Home loans: Tax Advantages of Buying a Home
Real estate taxes and mortgage interests have tax advantages and these benefits can be enjoyed by any one with a mortgage. Taxes are complicated business and hence information regarding benefits, drawbacks and filing tax returns should be procured completely. Tax benefits can be enjoyed in two ways. We can either wait for the big pay off once the tax returns have been filed or accommodate and adjust the amount that is deducted from the monthly paycheck.
Mortgage payments require monthly repayments that have to be done. A new mortgage would see the monthly payments directed towards the repayment of interest and the capital remains the same. Thus tax benefits are a great help during these initial months. Over a longer time frame, more of the monthly repayments are directed towards repayment of principle and lesser amount goes to the interest. Thus with time as equity in the property increases interest write off is lost.
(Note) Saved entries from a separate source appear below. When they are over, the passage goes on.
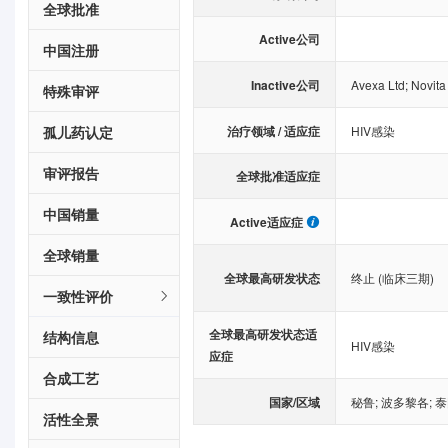
全球批准
Active公司
中国注册
Inactive公司
Avexa Ltd
;
Novita
特殊审评
治疗领域 / 适应症
孤儿药认定
HIV感染
审评报告
全球批准适应症
中国销量
Active适应症
全球销量
全球最高研发状态
终止 (临床三期)
一致性评价
全球最高研发状态适
结构信息
HIV感染
应症
合成工艺
国家/区域
秘鲁
;
波多黎各
;
泰
活性全景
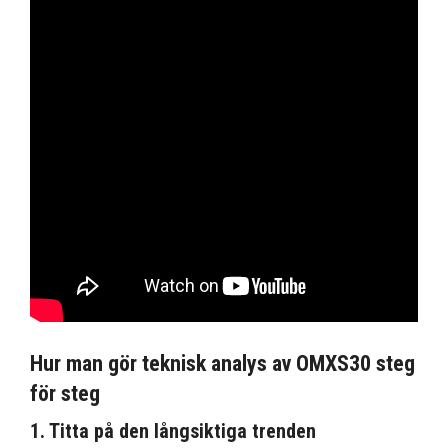
Hur man gör teknisk analys av OMXS30 steg
för steg
1. Titta på den långsiktiga trenden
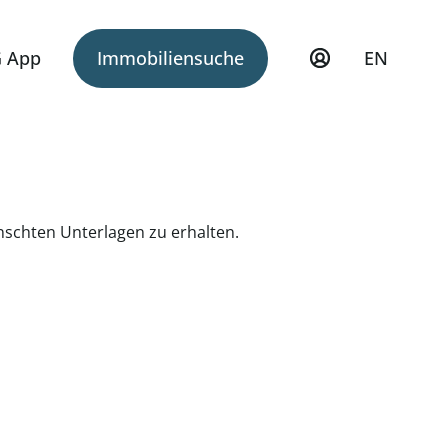
 App
Immobiliensuche
EN
ünschten Unterlagen zu erhalten.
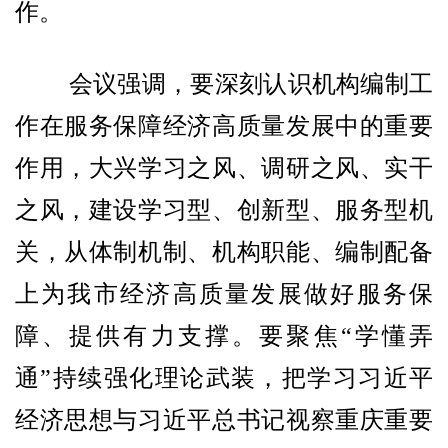
作。
会议强调，要深刻认识机构编制工
作在服务保障经济高质量发展中的重要
作用，大兴学习之风、调研之风、实干
之风，建设学习型、创新型、服务型机
关，从体制机制、机构职能、编制配备
上为我市经济高质量发展做好服务保
障、提供有力支撑。要聚焦“学懂弄
通”持续强化理论武装，把学习习近平
经济思想与习近平总书记视察重庆重要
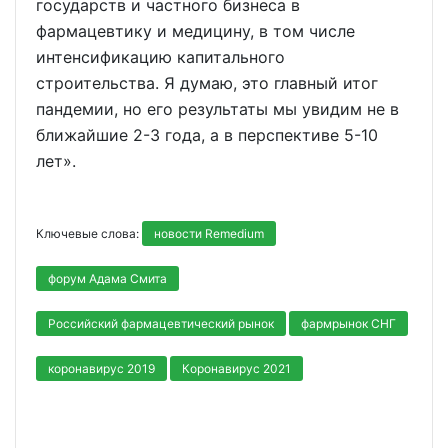
государств и частного бизнеса в
фармацевтику и медицину, в том числе
интенсификацию капитального
строительства. Я думаю, это главный итог
пандемии, но его результаты мы увидим не в
ближайшие 2-3 года, а в перспективе 5-10
лет».
Ключевые слова:
новости Remedium
форум Адама Смита
Российский фармацевтический рынок
фармрынок СНГ
коронавирус 2019
Коронавирус 2021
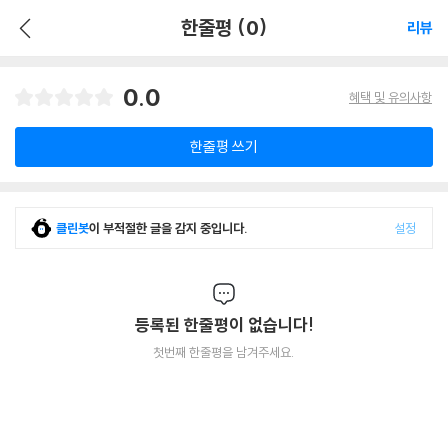
한줄평 (0)
리뷰
0.0
혜택 및 유의사항
한줄평 쓰기
클린봇
이 부적절한 글을 감지 중입니다.
설정
등록된 한줄평이 없습니다!
첫번째 한줄평을 남겨주세요.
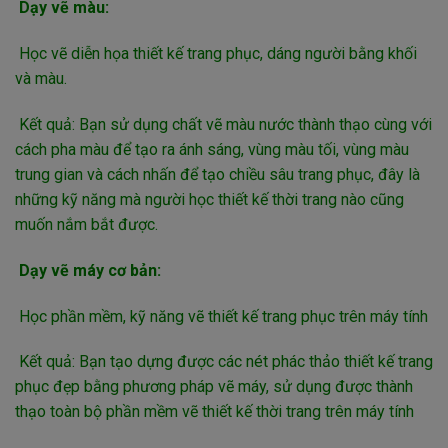
Dạy vẽ màu:
Học vẽ diễn họa thiết kế trang phục, dáng người bằng khối
và màu.
Kết quả: Bạn sử dụng chất vẽ màu nước thành thạo cùng với
cách pha màu để tạo ra ánh sáng, vùng màu tối, vùng màu
trung gian và cách nhấn để tạo chiều sâu trang phục, đây là
những kỹ năng mà người học thiết kế thời trang nào cũng
muốn nắm bắt được.
Dạy vẽ máy cơ bản:
Học phần mềm, kỹ năng vẽ thiết kế trang phục trên máy tính
Kết quả: Bạn tạo dựng được các nét phác thảo thiết kế trang
phục đẹp bằng phương pháp vẽ máy, sử dụng được thành
thạo toàn bộ phần mềm vẽ thiết kế thời trang trên máy tính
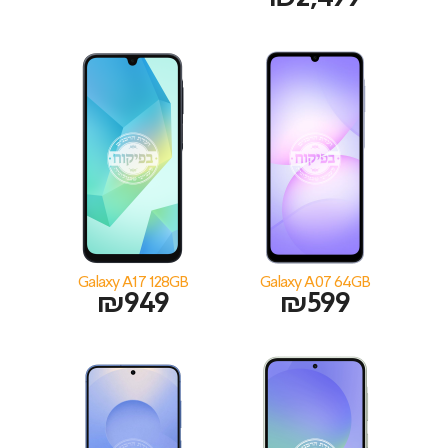
Galaxy A17 128GB
Galaxy A07 64GB
₪
949
₪
599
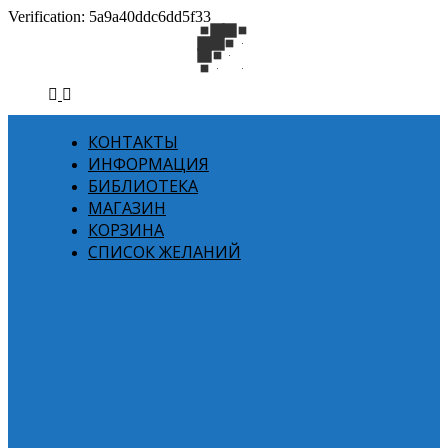
Verification: 5a9a40ddc6dd5f33
КОНТАКТЫ
ИНФОРМАЦИЯ
БИБЛИОТЕКА
МАГАЗИН
КОРЗИНА
СПИСОК ЖЕЛАНИЙ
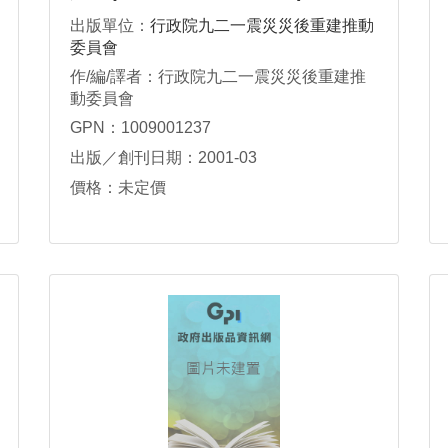
政計畫
出版單位：
行政院九二一震災災後重建推動
委員會
作/編/譯者：行政院九二一震災災後重建推
動委員會
GPN：1009001237
出版／創刊日期：2001-03
價格：未定價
Tax deductions can be availed if the borrower shifts from standard deductions to itemized deductions. If the itemized deductions including interest on home mortgage and property taxes are less than standard deductions then it is wiser to stick on with it. There are three components of a home mortgage that are tax deductible. These include interest on the home mortgage, property taxes and loan points which is completely deductible in the year of purchase. For refinances the loan points are written off as increments over the home mortgage term.
There are components in the mortgage which are not tax deductible like home improvement expenses; insurance; fees for home inspections and loan application; commission paid to the real estate loan brokers and other dues and costs associated with the procurement of home loan. Most of the penalties come from IRAs. Conventional IRA account and 401-K plan cannot be used for down payment on loans. In the event, high penalties and taxes are levied on the gains that accumulated when it was in your savings. The ideal thing to do is to use Roth IRA. These are specifically created for first time home buyers by The Taxpayer Relief Act of 1997. This Act allows withdrawal for first time home buyers without any penalties.
There are other factors that have to be taken into consideration like firstly, according to the tax law, if monthly income is less than hundred thousand dollars, then existing IRA can be converted into a Roth IRA. There is a wait of five years for qualifying for Roth IRA. A distribution has to be made after five taxable years from the first payment to the account is made. Secondly, contributions made to Roth IRA are not tax deductible. But there is no need to pay taxes on distributions. Four thousand dollar is the limit of contribution that is allowed. This is valid for single tax filers with an adjusted income less than $95,000 and joint tax filers with combined income of $150,000.
Thus taking a mortgage has tax benefits that can be enjoyed. These benefits are to encourage people to go for a home and thereby contribute towards the welfare of the economy and society.